Hey there, Austin :smiley: Lived there for 6 yrs or so and remains one of my 2 “homes”. Portland, Or. being the other. (from Houston originally)

I love your breakdown of the risks for loud talking out…true. Very apt. :smiley:

And don’t get me wrong, I LOVE my Black brothers and sisters, grew up among them and laugh at those who fear them on general principle, but yeah, certain stereotypes ARE true, ime. These are people I feel comfortable with BUT, come the fuck ON, SHUT the fuck UP already! :mad: I would not feel as comfortable saying that if I DIDN’T love them so much, ya know?

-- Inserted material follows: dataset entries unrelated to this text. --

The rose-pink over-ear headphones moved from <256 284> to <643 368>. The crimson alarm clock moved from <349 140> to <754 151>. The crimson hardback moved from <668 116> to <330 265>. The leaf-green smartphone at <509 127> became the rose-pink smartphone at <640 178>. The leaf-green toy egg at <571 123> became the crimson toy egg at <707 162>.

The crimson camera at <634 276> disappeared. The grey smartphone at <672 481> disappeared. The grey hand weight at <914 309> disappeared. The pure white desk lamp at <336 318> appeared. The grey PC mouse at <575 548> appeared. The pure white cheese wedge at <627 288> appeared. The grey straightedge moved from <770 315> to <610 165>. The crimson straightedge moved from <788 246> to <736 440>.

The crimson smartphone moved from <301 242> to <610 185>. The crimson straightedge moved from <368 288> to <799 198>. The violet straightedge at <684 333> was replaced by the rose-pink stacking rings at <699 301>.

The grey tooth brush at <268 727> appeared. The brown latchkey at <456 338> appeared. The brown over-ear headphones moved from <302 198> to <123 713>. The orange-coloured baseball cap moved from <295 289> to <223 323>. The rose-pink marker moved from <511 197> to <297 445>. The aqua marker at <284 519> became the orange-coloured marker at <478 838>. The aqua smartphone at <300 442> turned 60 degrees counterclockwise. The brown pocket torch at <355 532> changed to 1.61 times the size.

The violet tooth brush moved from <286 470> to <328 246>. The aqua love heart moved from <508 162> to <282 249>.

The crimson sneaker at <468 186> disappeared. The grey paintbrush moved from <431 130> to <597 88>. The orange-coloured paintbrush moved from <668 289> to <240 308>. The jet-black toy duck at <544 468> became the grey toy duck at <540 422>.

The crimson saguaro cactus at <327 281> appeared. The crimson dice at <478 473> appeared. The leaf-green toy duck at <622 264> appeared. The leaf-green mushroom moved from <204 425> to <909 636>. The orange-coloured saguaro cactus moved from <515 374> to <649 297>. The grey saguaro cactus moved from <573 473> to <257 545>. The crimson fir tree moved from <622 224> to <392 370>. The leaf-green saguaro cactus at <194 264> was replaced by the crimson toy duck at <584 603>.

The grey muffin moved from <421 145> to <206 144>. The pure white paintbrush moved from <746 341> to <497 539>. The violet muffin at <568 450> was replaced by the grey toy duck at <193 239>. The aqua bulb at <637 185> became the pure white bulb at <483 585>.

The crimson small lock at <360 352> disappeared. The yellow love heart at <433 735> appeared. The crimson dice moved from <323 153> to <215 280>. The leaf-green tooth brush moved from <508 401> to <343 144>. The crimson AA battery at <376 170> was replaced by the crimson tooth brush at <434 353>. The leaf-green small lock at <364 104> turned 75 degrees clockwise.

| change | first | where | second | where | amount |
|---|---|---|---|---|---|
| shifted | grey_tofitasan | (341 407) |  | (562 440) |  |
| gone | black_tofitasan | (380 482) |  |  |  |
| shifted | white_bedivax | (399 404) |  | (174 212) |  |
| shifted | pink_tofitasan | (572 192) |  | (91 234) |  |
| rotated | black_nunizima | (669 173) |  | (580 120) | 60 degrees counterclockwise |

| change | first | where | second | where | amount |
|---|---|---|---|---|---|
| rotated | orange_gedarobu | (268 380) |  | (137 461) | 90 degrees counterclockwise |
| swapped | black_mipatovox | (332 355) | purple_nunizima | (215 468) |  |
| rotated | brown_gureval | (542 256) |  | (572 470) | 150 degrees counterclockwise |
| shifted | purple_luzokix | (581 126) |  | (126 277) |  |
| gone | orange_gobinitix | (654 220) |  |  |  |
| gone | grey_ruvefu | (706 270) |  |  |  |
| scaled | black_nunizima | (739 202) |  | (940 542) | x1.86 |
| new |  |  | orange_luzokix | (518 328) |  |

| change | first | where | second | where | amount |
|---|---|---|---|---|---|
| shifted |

Same with my loud White-trash family of origin. :o

I love both cultures, but there are aspects of both I hate. And I would as gladly stab to death a White person being loud in a theater as I would a Black one. :cool:

I’ve experienced both of the OP’s with some decent frequency. Funny thing regarding #2 is that whenever I watched a movie in Mexico, I never got that problem.

Never heard of #2 and I have quite a number of undocumented Hispanic friends. However I often heard complaints from the secretary at my old job about all of the Asians working in the building who didn’t know how to use an American toilet. They would apparently actually put their feet on the rim and squat, making a big mess.

I’ve heard of #1, even before seeing scary movie but haven’t really experienced it personally. I do witness the same phenomenon within certain groups of teens.